Жилец, блондин, он же валет бубновый, не кто иной, как черт. Но не с голыми руками пойдет на него Дуняша. Есть у Ивана Кузьмича орудия многие — крестики, ладанки, пришептывания, моления запретные. Вовсе не так уж силен черт, есть и у него слабости всякие, надо лишь знать. Легче всего одолеть черта, когда он еще махонький. Рожки у них прорезываются и хворь находит — прыщи и размягчение телес. Потом, ежели черта, хоть и большого, в ночь на целителя Пантелеймона хлестнуть по темени вербой освященной, он сразу смирится, захнычет. Тогда времени не теряя, надобно посадить его в огуречный рассол и держать до полного издыхания. Но против валета усатого дает Иван Кузьмич средство скорое и верное. Баночку, а в ней святая водица со святой горы, монахи привезли. Надо Дуняше ночью, крадучись, подступить к дрыхнущему, оголить и водицей окропить, пришептывая: «Во реке Иордани мира омовение, Сатаниилу с приспешниками гибель гиблая. Аминь!» — Черт задрожит, хвостик отвалится, из утробы вой выйдет песий, а вскоре весь съежится ежиком и завянет.

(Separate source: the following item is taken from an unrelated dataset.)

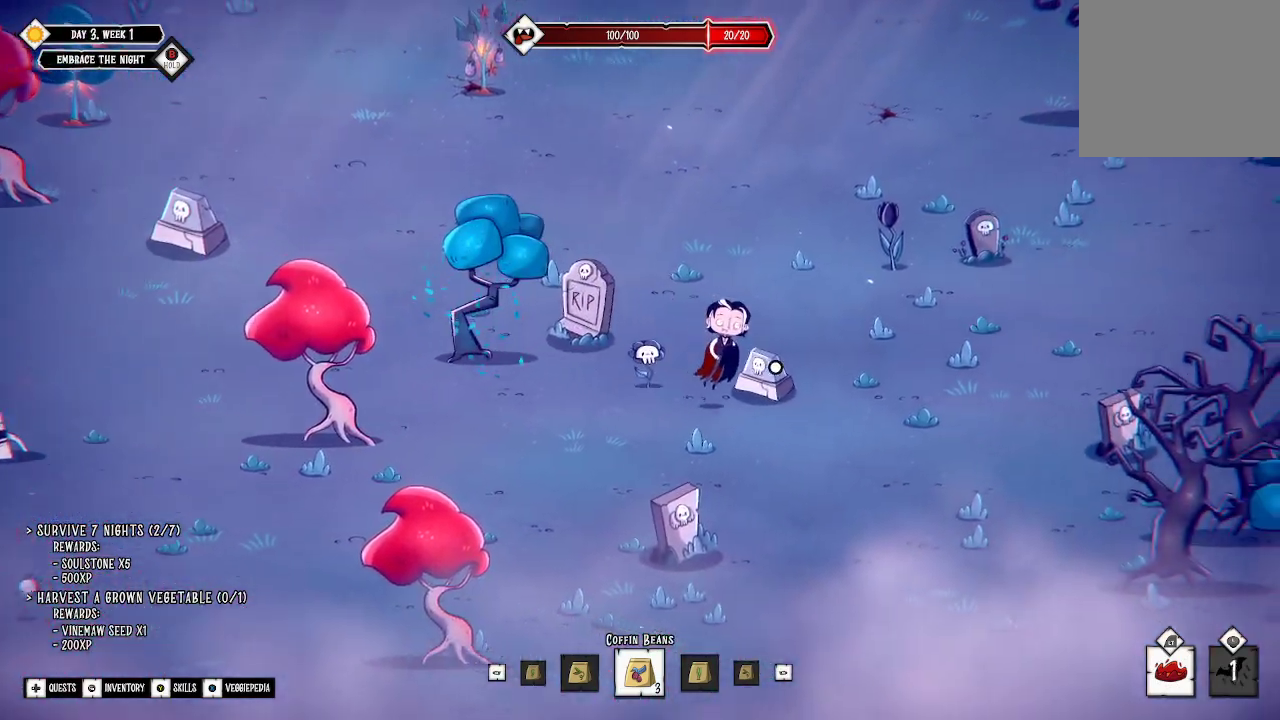
{"buttons": [], "left_stick": "up-right", "right_stick": "center", "events": [[433, "left_stick", "up-right"]]}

Домой пришла Дуняша строгая, ясная, со склянкой заветной. Как ни верила Ивану Кузьмичу, но в одном сомнения одолевали — недостойна она, грехами захватана, белизны не хватит покрыть собой зло злейшее. Грешница, маловерка, погибнет, дела не сделав. Чистую рубаху надела — в достоинстве преставиться. У барыни Брынзовой прощенья просила, как в Прощенную, ручку смиренно целуя. Жарко молилась Заступнице Скорой.
Блондин долго домой не возвращался. Сидел он, о своих обличителях не ведая, на заседании еще какой-то комиссии, будто Профобра. Сидел и считал, сколько к девятьсот тридцатому году откроют они школ для горняков в Пермской губернии, какие все будут сознательные, дельные, будто не люди из костей трухлявых да мяса дрянного, что пожить не успел — уж испортилось, а машины американские, высчитано, где каторга, где свадьба, не икнешь в промежутке. Сидел и считал — школ 318, учеников 16.000, школ 94, учеников 8.000, четыре добавочных. Досчитав же до конца, башкиров прихватив да мордву, выпил стакан чая, настоянного на каких-то листьях, что в Сокольниках собирал сторож Профобровский, вместо сахара пососал ложечку, отдававшую жестью и селедочным духом, а засим поплелся домой с портфелем тяжелым: схемы, проекты, доклады никак не меньше полпуда весили.